Answer these questions from the text on A.I. below:
(a) According to the Gallup poll, what percentage of U.S. adults use at least one A.I. tool every week?
(b) In what month and year was ChatGPT first released?
(c) What share of all U.S. economic growth does Jason Furman calculate A.I. currently accounts for?

### Document text
______

Essays. Computer programs. Customer service. Disturbingly realistic TikTok videos of Jake Paul wearing makeup and coming out as gay.
Artificial Intelligence is everywhere.
It’s actually hard to overstate just how ubiquitous A.I. has become. A Gallup poll from last year, for one, shows that 99% of U.S. adults use at least one A.I. tool every week, often without even realizing it. A study by Visual Capitalist indicates that A.I. reached a 39% global adoption rate as early as 2024, which means it’s spread as far in two years as personal computers did in 12. It may be surprising, then, to consider just how recent it truly is.
Let’s put things in perspective. When ChatGPT was first released in November 2022, I was just starting high school. (That’s right, seniors. We’re that old.) Over the course of my high school experience, I’ve lived to see A.I. turn from niche little websites that’d help you with your homework to the massive industrial behemoth it is today — Harvard economist Jason Furman has estimated that, without counting data centers, the U.S. economy grew by only 0.1% in the first half of 2025. The other side of that data is even more stunning: Furman also calculates that A.I. currently accounts for 92% of all U.S. economic growth.

______

### Records provided
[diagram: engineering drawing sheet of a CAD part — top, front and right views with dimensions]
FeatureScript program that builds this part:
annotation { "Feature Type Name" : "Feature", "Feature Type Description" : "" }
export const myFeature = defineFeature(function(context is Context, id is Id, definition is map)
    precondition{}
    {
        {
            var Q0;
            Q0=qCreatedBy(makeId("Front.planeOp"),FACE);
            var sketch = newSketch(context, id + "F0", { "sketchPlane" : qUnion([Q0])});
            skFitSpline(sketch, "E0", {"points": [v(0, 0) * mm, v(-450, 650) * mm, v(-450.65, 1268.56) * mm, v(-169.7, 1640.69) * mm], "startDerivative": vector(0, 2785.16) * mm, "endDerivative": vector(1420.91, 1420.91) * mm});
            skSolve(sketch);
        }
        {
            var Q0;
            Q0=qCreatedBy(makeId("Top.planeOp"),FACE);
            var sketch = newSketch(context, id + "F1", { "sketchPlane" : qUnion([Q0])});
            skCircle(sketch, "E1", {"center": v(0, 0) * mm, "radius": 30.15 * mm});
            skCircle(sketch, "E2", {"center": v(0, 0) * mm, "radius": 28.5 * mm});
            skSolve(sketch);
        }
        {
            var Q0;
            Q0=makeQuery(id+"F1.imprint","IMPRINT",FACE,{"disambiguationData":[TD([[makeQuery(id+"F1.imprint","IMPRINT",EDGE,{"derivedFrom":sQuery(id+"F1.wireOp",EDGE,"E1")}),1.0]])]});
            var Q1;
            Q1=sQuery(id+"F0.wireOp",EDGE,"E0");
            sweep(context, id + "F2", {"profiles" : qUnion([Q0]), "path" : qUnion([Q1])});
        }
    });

______

### Problem solution
(a) 99%
(b) November 2022
(c) 92%